--- CONSIGNE 1 ---
Selon le texte source, auprès de qui le SGDN est-il placé ?
--- CONSIGNE 2 ---
Recopiez le passage du texte source qui va de « Il s'agit d'un » jusqu'à « de la défense. » inclus.

--- TEXTE SOURCE ---
----------------------------------------

CHAPITRE II
LE SECRÉTARIAT GÉNÉRAL DE LA
DÉFENSE NATIONALE
I. LA RÉFORME DU SGDN
A. L'ORIGINE DE LA RÉFORME
1. Les attributions du SGDN
Elles sont fixées dans le cadre de l'ordonnance n°
59-147 du 7 janvier 1959 portant organisation générale de la
défense, par le décret n° 62-808 du 18 juillet 1962 relatif
à l'organisation de la défense nationale et par le décret
n° 78-78 du 25 janvier 1978, fixant les attributions du secrétaire
général de la défense nationale.
Il s'agit d'un organe
permanent de conseil et d'exécution, placé auprès du
Premier Ministre pour l'exercice de ses responsabilités
interministérielles en matière de direction
générale de la défense.
Il joue ainsi, dans son
domaine propre, un rôle analogue à celui du Secrétariat
général du gouvernement pour l'ensemble de l'activité
gouvernementale.
Le SGDN contribue à l'élaboration de la politique
générale de défense
: il assure le secrétariat
des conseils et des comités de défense, et joue un rôle de
coordination interministérielle par le biais des hauts fonctionnaires de
défense affectés dans chaque ministère. Il est
également chargé de renseigner les instances supérieures
de l'Etat sur l'évolution des crises et des conflits internationaux,
ainsi que d'assurer une veille scientifique et technologique dans les domaines
intéressant la défense.

----------------------------------------

--- DONNÉES ENREGISTRÉES ---

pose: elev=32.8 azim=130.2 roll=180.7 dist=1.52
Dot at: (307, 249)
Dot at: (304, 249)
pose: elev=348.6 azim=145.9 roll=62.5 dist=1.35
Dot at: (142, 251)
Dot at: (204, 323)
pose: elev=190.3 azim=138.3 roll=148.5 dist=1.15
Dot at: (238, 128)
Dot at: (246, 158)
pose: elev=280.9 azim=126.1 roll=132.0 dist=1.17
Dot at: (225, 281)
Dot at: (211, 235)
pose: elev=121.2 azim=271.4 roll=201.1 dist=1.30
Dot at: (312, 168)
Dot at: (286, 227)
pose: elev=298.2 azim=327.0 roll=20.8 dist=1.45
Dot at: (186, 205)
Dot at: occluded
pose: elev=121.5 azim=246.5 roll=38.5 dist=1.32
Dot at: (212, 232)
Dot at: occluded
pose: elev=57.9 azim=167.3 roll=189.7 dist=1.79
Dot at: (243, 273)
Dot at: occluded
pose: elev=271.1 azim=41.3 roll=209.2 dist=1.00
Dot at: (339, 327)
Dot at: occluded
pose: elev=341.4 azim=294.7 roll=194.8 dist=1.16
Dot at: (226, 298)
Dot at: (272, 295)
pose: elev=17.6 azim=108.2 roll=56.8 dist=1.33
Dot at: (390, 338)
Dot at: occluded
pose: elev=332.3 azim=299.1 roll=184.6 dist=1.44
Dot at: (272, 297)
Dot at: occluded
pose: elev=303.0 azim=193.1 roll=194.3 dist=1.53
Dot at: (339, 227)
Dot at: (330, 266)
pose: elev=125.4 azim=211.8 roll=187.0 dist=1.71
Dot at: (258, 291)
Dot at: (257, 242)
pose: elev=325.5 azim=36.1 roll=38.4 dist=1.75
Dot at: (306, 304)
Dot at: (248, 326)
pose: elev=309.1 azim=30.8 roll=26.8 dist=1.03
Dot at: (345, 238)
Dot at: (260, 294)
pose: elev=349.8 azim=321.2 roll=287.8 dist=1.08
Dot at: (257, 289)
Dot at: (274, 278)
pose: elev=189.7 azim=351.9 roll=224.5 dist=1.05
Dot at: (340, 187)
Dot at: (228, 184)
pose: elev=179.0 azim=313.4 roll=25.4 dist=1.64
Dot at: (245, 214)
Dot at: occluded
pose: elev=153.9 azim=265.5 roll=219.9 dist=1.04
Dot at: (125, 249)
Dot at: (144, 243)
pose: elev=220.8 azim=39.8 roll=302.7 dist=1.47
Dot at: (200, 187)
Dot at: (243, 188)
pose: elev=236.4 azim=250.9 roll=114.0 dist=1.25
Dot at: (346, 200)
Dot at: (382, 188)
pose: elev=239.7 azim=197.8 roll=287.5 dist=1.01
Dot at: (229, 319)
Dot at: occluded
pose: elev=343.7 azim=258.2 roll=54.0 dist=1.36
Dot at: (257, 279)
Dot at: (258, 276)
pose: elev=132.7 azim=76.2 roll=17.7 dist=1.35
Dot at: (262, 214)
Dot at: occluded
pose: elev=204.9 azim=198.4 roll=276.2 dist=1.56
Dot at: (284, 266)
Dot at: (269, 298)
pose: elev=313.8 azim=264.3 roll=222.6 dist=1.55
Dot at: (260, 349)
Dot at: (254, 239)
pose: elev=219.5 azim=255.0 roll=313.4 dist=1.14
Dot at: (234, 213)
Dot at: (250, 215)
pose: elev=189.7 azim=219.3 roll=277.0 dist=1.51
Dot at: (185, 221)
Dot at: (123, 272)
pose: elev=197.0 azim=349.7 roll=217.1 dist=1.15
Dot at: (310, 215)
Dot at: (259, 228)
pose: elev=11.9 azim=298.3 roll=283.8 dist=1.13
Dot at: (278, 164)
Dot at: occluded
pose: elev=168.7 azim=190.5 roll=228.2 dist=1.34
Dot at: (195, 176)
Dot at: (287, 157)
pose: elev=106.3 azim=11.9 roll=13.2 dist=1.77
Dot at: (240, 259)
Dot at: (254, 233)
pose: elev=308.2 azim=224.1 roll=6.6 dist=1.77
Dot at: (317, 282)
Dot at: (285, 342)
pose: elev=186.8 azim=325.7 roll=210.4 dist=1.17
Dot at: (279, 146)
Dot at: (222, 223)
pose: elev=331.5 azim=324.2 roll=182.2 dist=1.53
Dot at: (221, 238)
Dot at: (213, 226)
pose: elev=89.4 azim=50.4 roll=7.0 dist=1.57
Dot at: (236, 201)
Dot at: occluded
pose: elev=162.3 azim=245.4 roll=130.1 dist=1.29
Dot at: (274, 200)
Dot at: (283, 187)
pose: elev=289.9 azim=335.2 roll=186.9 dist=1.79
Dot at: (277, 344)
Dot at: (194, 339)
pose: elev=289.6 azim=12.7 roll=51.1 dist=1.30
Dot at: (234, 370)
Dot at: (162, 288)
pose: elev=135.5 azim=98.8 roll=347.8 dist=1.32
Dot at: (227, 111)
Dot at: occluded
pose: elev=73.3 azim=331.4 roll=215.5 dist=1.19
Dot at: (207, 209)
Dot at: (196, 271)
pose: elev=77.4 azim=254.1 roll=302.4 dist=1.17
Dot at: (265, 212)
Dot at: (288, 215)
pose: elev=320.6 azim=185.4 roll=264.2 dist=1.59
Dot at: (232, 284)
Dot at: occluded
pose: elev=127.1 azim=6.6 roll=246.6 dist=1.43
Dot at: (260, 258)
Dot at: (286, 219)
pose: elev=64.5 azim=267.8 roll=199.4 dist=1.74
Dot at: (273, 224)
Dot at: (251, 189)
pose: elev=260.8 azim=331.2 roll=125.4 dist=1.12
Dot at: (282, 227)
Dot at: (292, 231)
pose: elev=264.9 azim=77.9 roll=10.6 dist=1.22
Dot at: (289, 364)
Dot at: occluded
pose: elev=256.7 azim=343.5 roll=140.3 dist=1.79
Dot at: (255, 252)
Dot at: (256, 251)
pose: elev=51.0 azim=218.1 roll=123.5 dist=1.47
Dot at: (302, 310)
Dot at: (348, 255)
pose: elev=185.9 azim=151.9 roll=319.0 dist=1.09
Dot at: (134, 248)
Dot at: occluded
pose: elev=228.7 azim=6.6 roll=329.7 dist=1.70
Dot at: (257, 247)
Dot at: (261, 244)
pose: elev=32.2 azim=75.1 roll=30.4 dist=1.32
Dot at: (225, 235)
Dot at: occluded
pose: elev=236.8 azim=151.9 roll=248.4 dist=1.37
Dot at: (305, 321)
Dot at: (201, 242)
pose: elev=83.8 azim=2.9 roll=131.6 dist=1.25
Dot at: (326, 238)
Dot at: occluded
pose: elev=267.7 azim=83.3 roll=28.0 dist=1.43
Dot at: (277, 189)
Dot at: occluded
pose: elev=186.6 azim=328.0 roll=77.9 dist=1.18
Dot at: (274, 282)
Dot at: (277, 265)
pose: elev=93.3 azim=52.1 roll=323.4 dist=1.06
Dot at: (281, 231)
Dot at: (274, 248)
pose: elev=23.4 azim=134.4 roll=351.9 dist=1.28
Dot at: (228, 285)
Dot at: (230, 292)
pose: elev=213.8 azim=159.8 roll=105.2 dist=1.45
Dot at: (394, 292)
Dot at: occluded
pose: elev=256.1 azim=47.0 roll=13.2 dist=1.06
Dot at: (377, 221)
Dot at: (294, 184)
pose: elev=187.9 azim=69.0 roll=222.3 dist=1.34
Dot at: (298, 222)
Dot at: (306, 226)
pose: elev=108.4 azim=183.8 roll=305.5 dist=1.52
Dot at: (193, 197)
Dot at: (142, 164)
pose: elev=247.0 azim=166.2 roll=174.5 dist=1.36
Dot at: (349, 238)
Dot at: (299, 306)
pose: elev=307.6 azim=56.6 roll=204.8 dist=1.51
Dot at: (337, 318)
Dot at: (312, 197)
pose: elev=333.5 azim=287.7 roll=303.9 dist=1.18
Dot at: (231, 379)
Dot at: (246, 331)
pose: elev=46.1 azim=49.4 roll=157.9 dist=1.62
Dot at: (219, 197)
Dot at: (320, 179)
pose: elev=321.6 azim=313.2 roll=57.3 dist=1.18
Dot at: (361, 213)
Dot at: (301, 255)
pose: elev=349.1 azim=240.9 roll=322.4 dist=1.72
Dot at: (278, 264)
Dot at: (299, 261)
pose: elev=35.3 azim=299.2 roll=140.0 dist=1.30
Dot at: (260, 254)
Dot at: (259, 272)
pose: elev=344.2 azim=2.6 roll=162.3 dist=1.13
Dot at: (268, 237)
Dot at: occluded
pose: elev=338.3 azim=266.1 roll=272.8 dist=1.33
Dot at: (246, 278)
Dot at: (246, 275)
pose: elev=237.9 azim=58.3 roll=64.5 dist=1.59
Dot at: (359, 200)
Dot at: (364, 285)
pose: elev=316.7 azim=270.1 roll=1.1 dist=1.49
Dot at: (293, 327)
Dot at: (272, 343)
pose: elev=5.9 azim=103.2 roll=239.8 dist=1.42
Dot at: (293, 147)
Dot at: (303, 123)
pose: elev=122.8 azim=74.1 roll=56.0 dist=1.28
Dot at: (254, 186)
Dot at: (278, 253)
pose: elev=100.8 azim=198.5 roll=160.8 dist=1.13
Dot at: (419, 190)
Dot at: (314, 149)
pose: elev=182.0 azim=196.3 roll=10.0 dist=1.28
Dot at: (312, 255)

----------------------------------------

--- RÉPONSE RÉDIGÉE 1 ---
Auprès du Premier Ministre.

--- RÉPONSE RÉDIGÉE 2 ---
Il s'agit d'un organe
permanent de conseil et d'exécution, placé auprès du
Premier Ministre pour l'exercice de ses responsabilités
interministérielles en matière de direction
générale de la défense.